Before the commencement of arbitration proceedings

  • During arbitration proceedings
  • At any time after an award is made
  • Before such award is enforced in accordance with Section 36 of the Act
  • On the aspect of the interpretation of the term 'entertain' Section 9 of the Act, the SC observed that the expression 'entertainment' means 'to consider by application of mind to the issues raised' - the Court entertains a case when it takes up the matter for consideration.
  • Further, once an Arbitral Tribunal is constituted the Court cannot take up an application under Section 9 for consideration, unless the remedy under Section 17 is inefficacious. However, once an application is entertained in the sense it is taken up for consideration, and the Court has applied its mind to the issues raised, the Court can certainly proceed to adjudicate the application.
  • The Court also observed that the question is whether the process of consideration has commenced, and/or whether the Court has applied its mind to some extent before the constitution of the Arbitral Tribunal. If so, the application can be said to have been entertained before constitution of the Arbitral Tribunal. Interestingly, it was also noted by the SC that it could never have been the legislative intent that even after an application under Section 9 is finally heard, relief would have to be declined and the parties be remitted to their remedy under Section 17.
  • On the second issue, SC observed that when an application has already been taken up for consideration and is in the process of consideration or has already been considered, the question of examining whether remedy under Section 17 is efficacious or not would not arise.
  • In view of the aforesaid findings, the Appeal was allowed to the extent of clarifying that it shall not be necessary for the Commercial Court to consider the efficacy of relief under Section 17, since the application under Section 9 has already been entertained and considered by the Commercial Court.

Our viewpoint

The Apex Court in Arcelor Mittal, without favoring either the Courts or the Arbitral Tribunals, has carefully maintained a balanced view that Section 9(3) of the Act categorically refers to application for interim reliefs before the Arbitral Tribunal in cases where the Arbitral Tribunal has been constituted and there is no dispute to that fact. However, the bar of Section 9(3) could not operate once an application has been entertained and taken up for consideration by the Court.

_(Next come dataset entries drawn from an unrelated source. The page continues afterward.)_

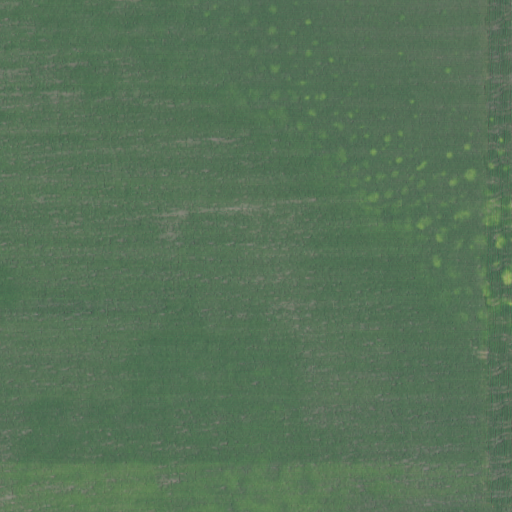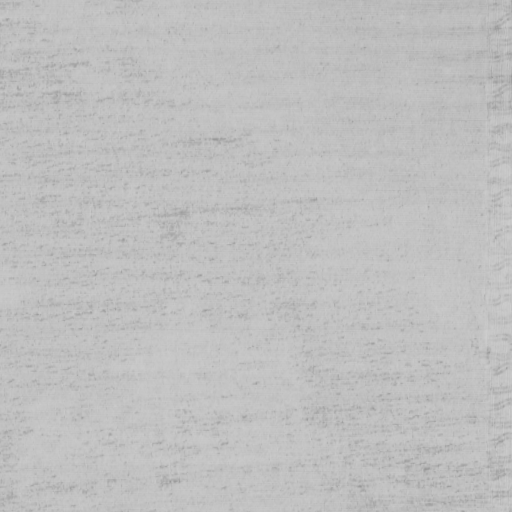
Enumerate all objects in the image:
building: (41, 114)
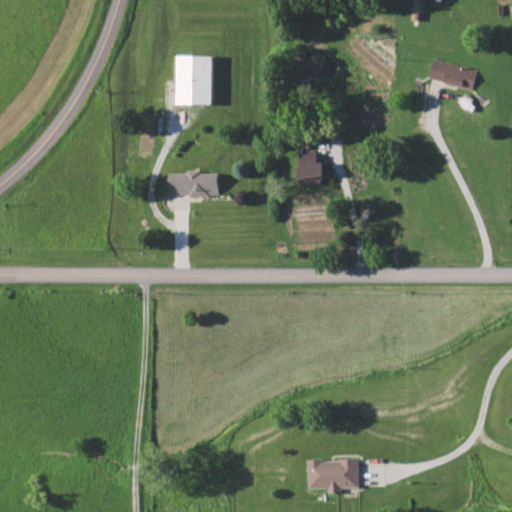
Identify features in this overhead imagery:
building: (454, 72)
building: (196, 79)
road: (79, 103)
building: (313, 167)
building: (194, 183)
road: (463, 189)
road: (148, 199)
road: (353, 217)
road: (255, 274)
road: (152, 393)
road: (471, 428)
building: (332, 473)
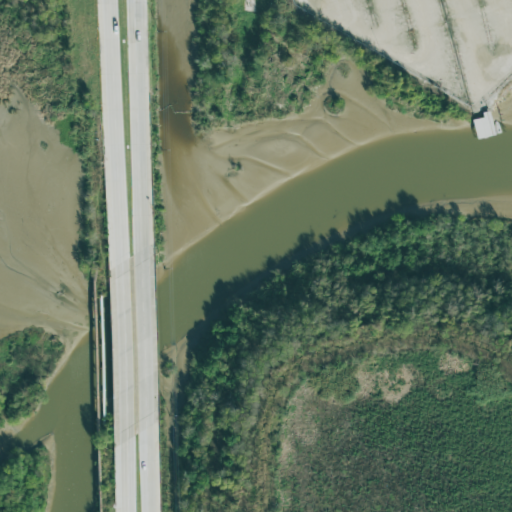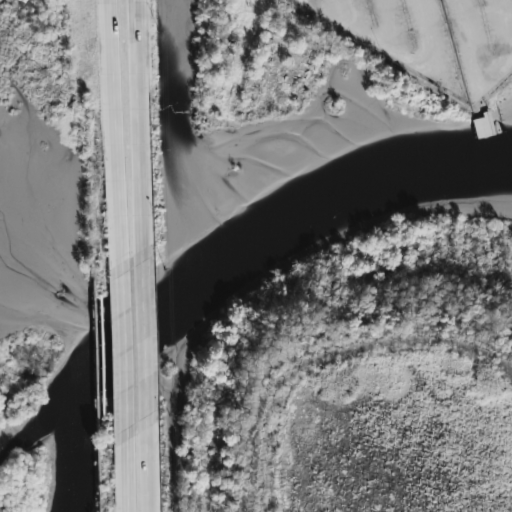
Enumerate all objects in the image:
building: (479, 128)
road: (137, 130)
road: (115, 137)
river: (211, 233)
road: (143, 339)
road: (123, 351)
river: (80, 438)
road: (146, 464)
road: (126, 470)
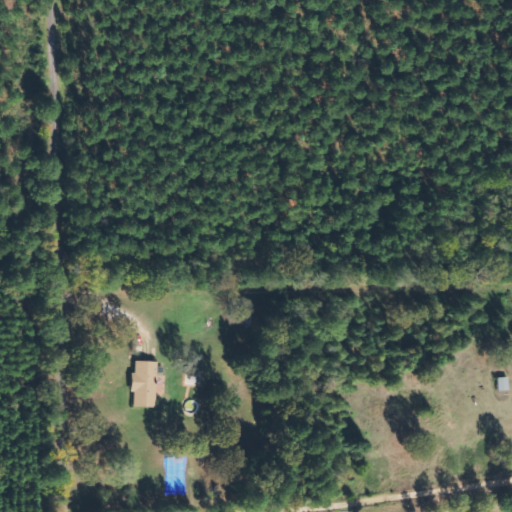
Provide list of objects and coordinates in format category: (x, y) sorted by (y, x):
road: (68, 255)
building: (141, 382)
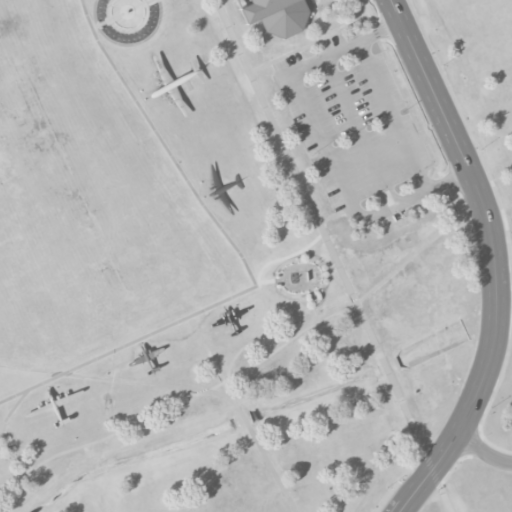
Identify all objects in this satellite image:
road: (126, 14)
building: (273, 15)
building: (276, 16)
road: (377, 21)
road: (335, 29)
road: (289, 53)
road: (388, 62)
parking lot: (351, 117)
road: (392, 117)
road: (359, 132)
road: (324, 143)
road: (508, 241)
road: (243, 250)
road: (334, 255)
road: (496, 258)
road: (164, 341)
road: (234, 378)
road: (117, 380)
road: (493, 445)
road: (483, 450)
road: (400, 481)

The SC has laid great emphasis on the true meaning and import of the term 'entertain' in the context of Section 9 interim relief. There is greater clarity as to at what stage can the parties approach the Arbitral Tribunal under Section 17 and when can the Court still be empowered to entertain the Section 9 applications.

Further, from the perspective of the parties to the dispute, this judgment brings clarity to the extent that once the matter is heard by the Court, the Court is empowered to pass an order and the same relief cannot be sought under Section 17 before the Arbitral Tribunal.

In short, if under Section 9 the process of consideration has commenced and/or the Court has applied its mind to some extent before the constitution of the Arbitral Tribunal, then the Court is empowered to entertain the Section 9 Application rather than remitting it to the Arbitral Tribunal for consideration.